Karl Bode, Techdirt:
You used to own a TV for ten years, and you’d just swap in and out HDMI-connected hardware as technologies evolved. But by integrating an OS and trying to dominate the hardware space, TV vendors have created a new, wasteful paradigm that shortens the shelf-life of televisions. Frustrated by the slow OS of a four year old TV? Better just buy an entirely new one!
Commenters on Bode’s post appear to have suggestions, but I was unable to find any of them on Amazon’s Canadian store. Bode references a 65-inch Samsung model, but I could not find that on Samsung’s site. Most online stores do not have a way to filter for non smart TVs, either.

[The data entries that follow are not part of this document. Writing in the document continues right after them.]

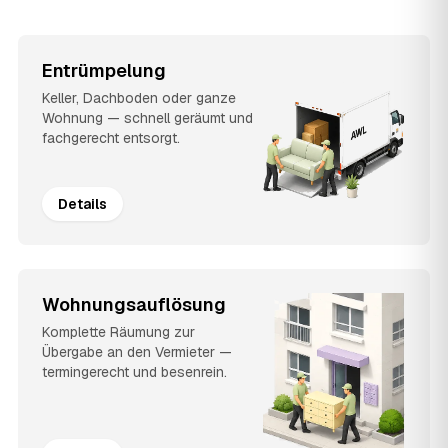
Entrümpelung
Keller, Dachboden oder ganze
Wohnung — schnell geräumt und
fachgerecht entsorgt.
Details
Wohnungsauflösung
Komplette Räumung zur
Übergabe an den Vermieter —
termingerecht und besenrein.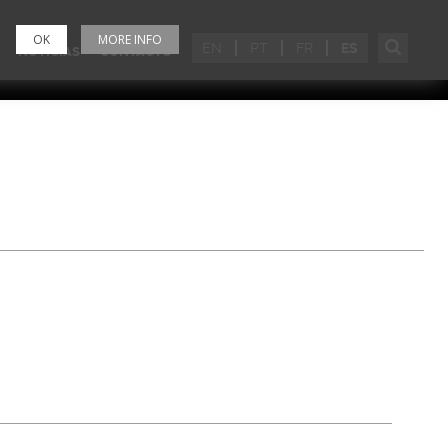
OK
MORE INFO
EN
PT
FR
ES
NOTICIAS
CONTACTO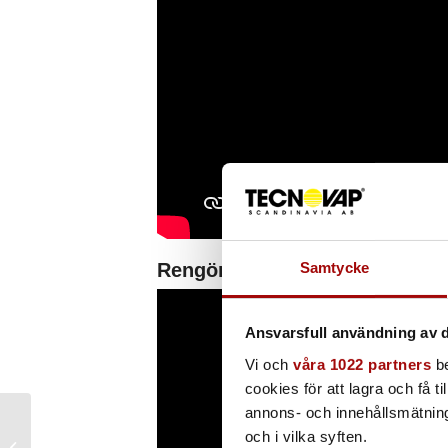
Samtycke
Rengöring av klinkergolv med
Ansvarsfull användning av d
Vi och
våra 1022 partners
be
cookies för att lagra och få t
annons- och innehållsmätning
Frågor och svar om
och i vilka syften.
bilrekond med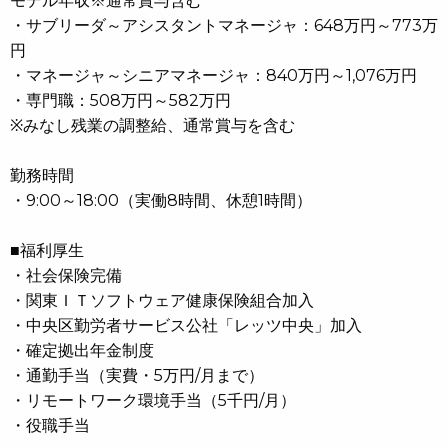
モデル年収※通常賞与含む
・サブリーダ～アシスタントマネージャ：648万円～773万
円
・マネージャ～シニアマネージャ：840万円～1,076万円
・専門職：508万円～582万円
※みなし残業の調整給、通常賞与を含む
勤務時間
・9:00～18:00（実働8時間、休憩1時間）
■福利厚生
・社会保険完備
・関東ＩＴソフトウェア健康保険組合加入
・中央区勤労者サービス公社「レッツ中央」加入
・確定拠出年金制度
・通勤手当（実費・5万円/月まで）
・リモートワーク環境手当（5千円/月）
・役職手当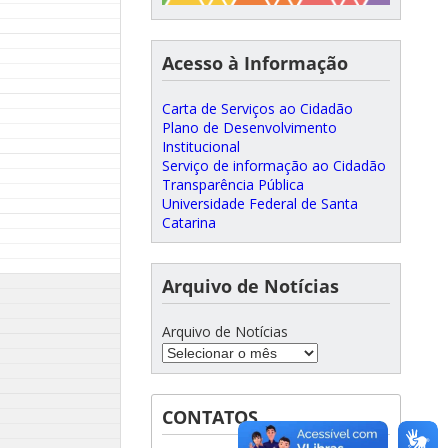
Acesso à Informação
Carta de Serviços ao Cidadão
Plano de Desenvolvimento
Institucional
Serviço de informação ao Cidadão
Transparência Pública
Universidade Federal de Santa
Catarina
Arquivo de Notícias
Arquivo de Notícias
CONTATOS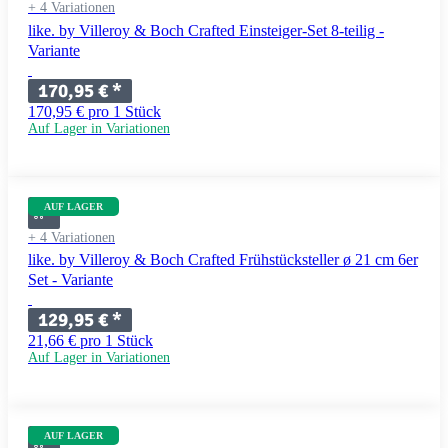
+ 4 Variationen
like. by Villeroy & Boch Crafted Einsteiger-Set 8-teilig -
Variante
170,95 €
*
170,95 € pro 1 Stück
Auf Lager in Variationen
AUF LAGER
+ 4 Variationen
like. by Villeroy & Boch Crafted Frühstücksteller ø 21 cm 6er
Set - Variante
129,95 €
*
21,66 € pro 1 Stück
Auf Lager in Variationen
AUF LAGER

I am sure there is a chunk of the market that is totally fine with this situation, but I am also sure there is a huge chunk of the market that is not. I am one of the people in the latter. And I find it hard to believe vendors could not sell these televisions if they wanted to.
I bet consumer demand is not the reason for the proliferation of smart TVs. It is almost certainly the result of an anti-privacy ad economy that makes so much money for these brands, the viewing data they are also paid to collect, and deals with streaming services to embed their apps. Given the rate at which iOS users have attempted to opt-out of tracking, many people probably prefer a TV option they are unable to find.
I sympathize with John Siracusa.
Update: In case I am reading this later, when I am next in the market for a TV, Staples and Walmart have a yes-or-no filter for smart TVs.